Unlike Mr. Rowe (who puts the check on the counter and comes back to work completed), I've been present and actively observing all the plumbing, septic, electrical and construction work done to install my new double wide. What I've noticed is that all the men (no women) who have been using shovels to dig, climbing in ditches, crawling under houses, and climbing ladders have been under 45, and all the men who have been yelling instructions, checking paper work, assigning tasks, and supervising have been over 55. Now the problem is that for each over 55 year old doing supervisory work, there are three to five young men carrying out the physical labor, meaning that not every young man who goes into manual labor will have an opportunity to become a supervisory worker or construction business owner. So what does that person do when they hit 50 and their knees no longer bend easily, and their back spasms every time they try to crawl under a house, or pick up a load of bricks, or climb a ladder to install wiring?
Part of the problem of getting young people to go into skilled manual labor fields of work, is the problem of what happens to them when they hit middle age and can no longer handle the physical demands of that job. We have to think seriously and realistically about how to provide work for older blue collar workers, that doesn't treat them as surplus labor to be thrown on the heap of long term unemployment and disability. As a society we are not currently doing well for our 45 to 65 year old blue collar workers. Young people know these workers as their parents and grandparents, and seeing what has happened to them is part of what deters them from going into those fields.
Related to this, of course, is the issue of retirement. A person going into manual labor has to have a realistic expectation that they will be able to retire while they still have some strength and vitality (early to mid-60's at least) and have adequate income to live comfortably. As a society we are not doing a good job of providing young people with any kind of assurance that social security, much less private pensions, will be there for them.
The second issue is health care. When I graduated from college in 1973, during a recession, I took a secretarial position paying minimum wage ($1.80 an hour). With that income I paid for rent, food, transportation and clothing, and I was also able to afford to buy my own, individual health insurance policy from Blue Cross/Blue Shield. The skilled manual workers at the businesses where I was employed made considerably more money than I did, and could afford health care not only for themselves but for their families as well.

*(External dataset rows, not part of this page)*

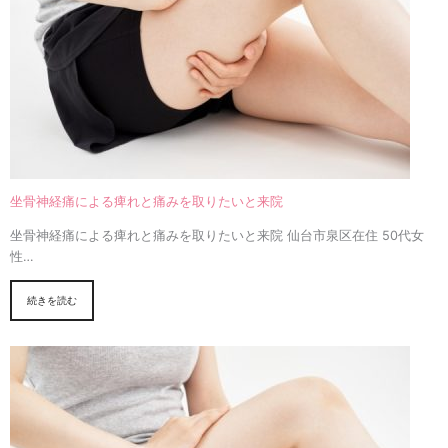
坐骨神経痛による痺れと痛みを取りたいと来院
坐骨神経痛による痺れと痛みを取りたいと来院 仙台市泉区在住 50代女
性…
続きを読む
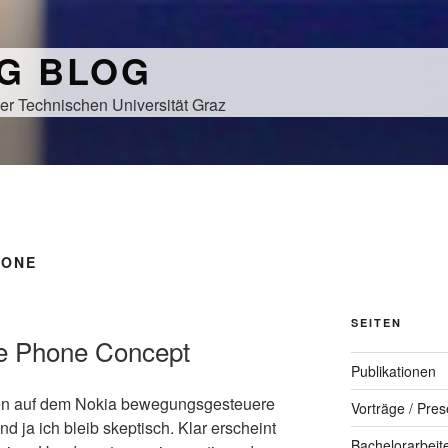
NG BLOG
er Technischen Universität Graz
HONE
SEITEN
le Phone Concept
Publikationen
en auf dem Nokia bewegungsgesteuere
Vorträge / Pres
 ja ich bleib skeptisch. Klar erscheint
Bachelorarbeit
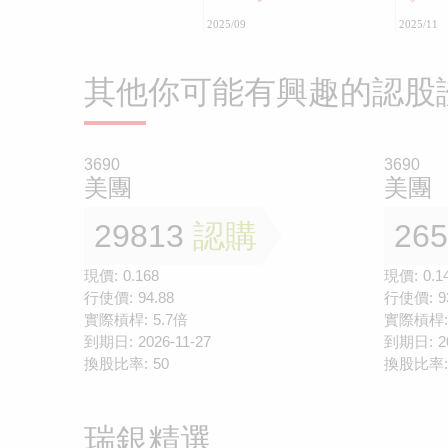
2025/09
2025/11
其他你可能有興趣的認股
3690
3690
美團
美團
29813
認購
26
現價:
0.168
現價:
0.1
行使價:
94.88
行使價:
9
實際槓桿:
5.7倍
實際槓桿:
到期日:
2026-11-27
到期日:
2
換股比率:
50
換股比率:
瑞銀精選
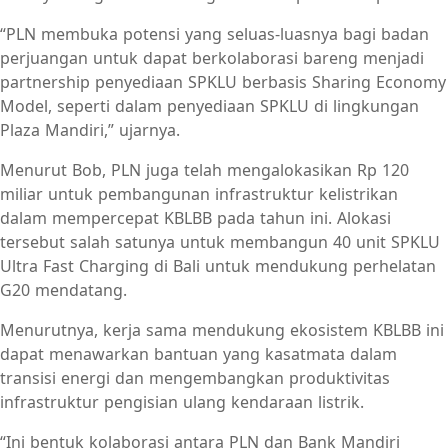
“PLN membuka potensi yang seluas-luasnya bagi badan
perjuangan untuk dapat berkolaborasi bareng menjadi
partnership penyediaan SPKLU berbasis Sharing Economy
Model, seperti dalam penyediaan SPKLU di lingkungan
Plaza Mandiri,” ujarnya.
Menurut Bob, PLN juga telah mengalokasikan Rp 120
miliar untuk pembangunan infrastruktur kelistrikan
dalam mempercepat KBLBB pada tahun ini. Alokasi
tersebut salah satunya untuk membangun 40 unit SPKLU
Ultra Fast Charging di Bali untuk mendukung perhelatan
G20 mendatang.
Menurutnya, kerja sama mendukung ekosistem KBLBB ini
dapat menawarkan bantuan yang kasatmata dalam
transisi energi dan mengembangkan produktivitas
infrastruktur pengisian ulang kendaraan listrik.
“Ini bentuk kolaborasi antara PLN dan Bank Mandiri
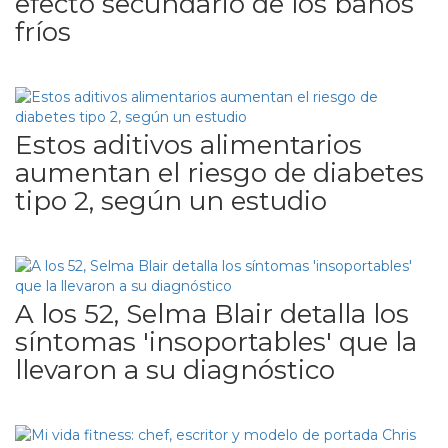
efecto secundario de los baños
fríos
Estos aditivos alimentarios
aumentan el riesgo de diabetes
tipo 2, según un estudio
A los 52, Selma Blair detalla los
síntomas 'insoportables' que la
llevaron a su diagnóstico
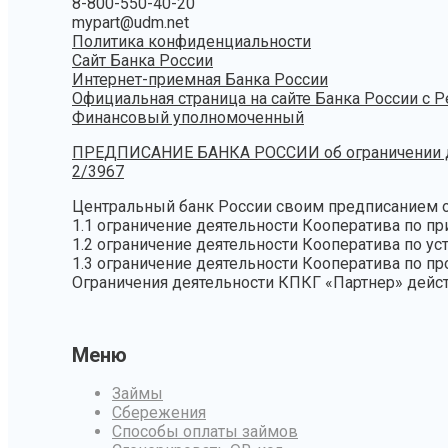
8-800-550-40-20
mypart@udm.net
Политика конфиденциальности
Сайт Банка России
Интернет-приемная Банка России
Официальная страница на сайте Банка России с 
Финансовый уполномоченный
ПРЕДПИСАНИЕ БАНКА РОССИИ об ограничении дея
2/3967
Центральный банк России своим предписанием от
1.1 ограничение деятельности Кооператива по п
1.2 ограничение деятельности Кооператива по ус
1.3 ограничение деятельности Кооператива по п
Ограничения деятельности КПКГ «Партнер» дейс
Меню
Займы
Сбережения
Способы оплаты займов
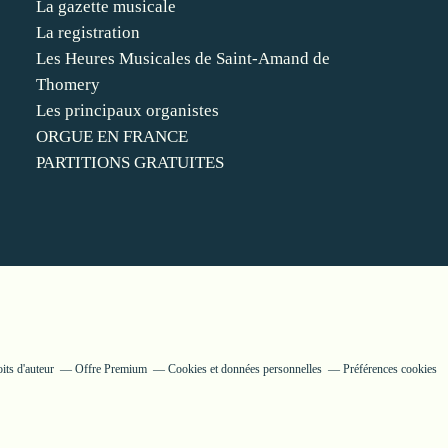
La gazette musicale
La registration
Les Heures Musicales de Saint-Amand de
Thomery
Les principaux organistes
ORGUE EN FRANCE
PARTITIONS GRATUITES
its d'auteur
Offre Premium
Cookies et données personnelles
Préférences cookies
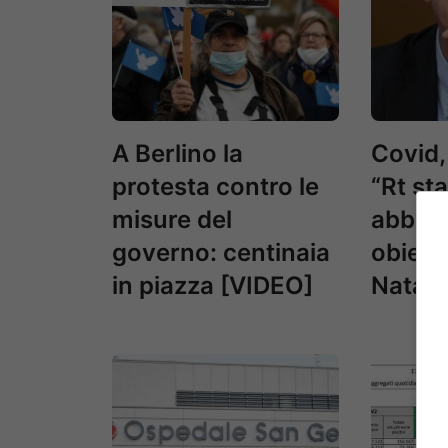
A Berlino la
Covid,
protesta contro le
“Rt st
misure del
abbia
governo: centinaia
obiett
in piazza [VIDEO]
Natale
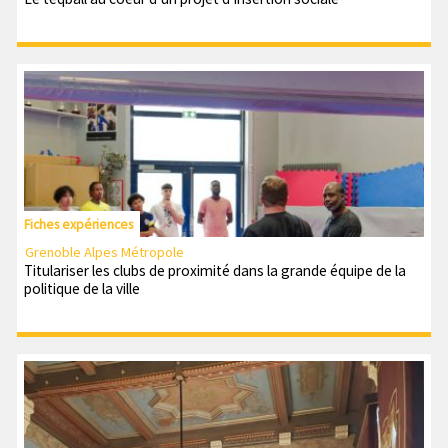
Fiches expériences
Grenoble Alpes Métropole
Titulariser les clubs de proximité dans la grande équipe de la
politique de la ville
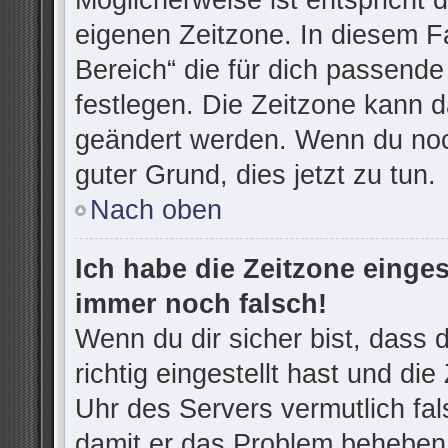
Möglicherweise ist entspricht d
eigenen Zeitzone. In diesem Fa
Bereich“ die für dich passende 
festlegen. Die Zeitzone kann d
geändert werden. Wenn du noch n
guter Grund, dies jetzt zu tun.
Nach oben
Ich habe die Zeitzone einges
immer noch falsch!
Wenn du dir sicher bist, dass
richtig eingestellt hast und die
Uhr des Servers vermutlich fal
damit er das Problem beheben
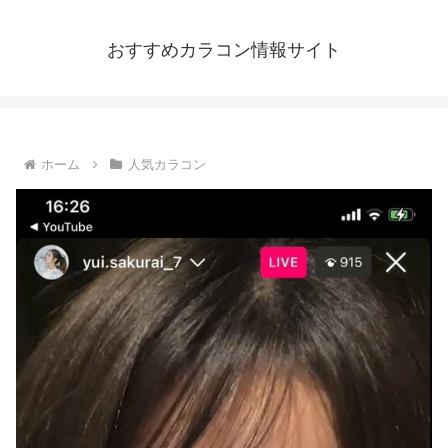
おすすめカラコン情報サイト
ホーム
人気カラコン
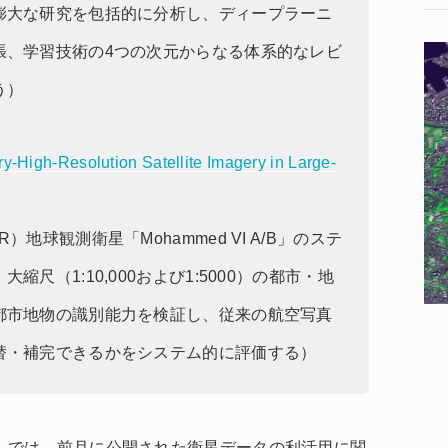
膨大な研究を包括的に分析し、ディープラーニ
張、学習技術の4つの次元からなる体系的なレビ
う）
ery-High-Resolution Satellite Imagery in Large-
地球観測衛星「Mohammed VI A/B」のステ
尺（1:10,000および1:5000）の都市・地
都市地物の識別能力を検証し、従来の航空写真
替・補完できるかをシステム的に評価する）
aNews」では、前月に公開された衛星データの利活用に関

Although young people are more cavalier about their needs for health insurance than older people, health insurance coverage is one of the incentives that a occupational choice may offer someone. Physical labor, puts greater demands on workers, and although actual accidents are usually (but not always) covered under workman's compensation, the general wear and tear on the body's joints and systems is not.
A truly universal health care system that seriously attacks the costs of medical care and medication would go a long way towards allowing young people to consider a wider range of occupational choices. If health care stops being tied to jobs, than jobs can be chosen for reasons other than health care coverage.
These are only two of the dozens of complex issues that affect occupational choices of young people in this country, and must be addressed as part of a multi-faceted approach to develop the workforce we actually need to move this nation forward.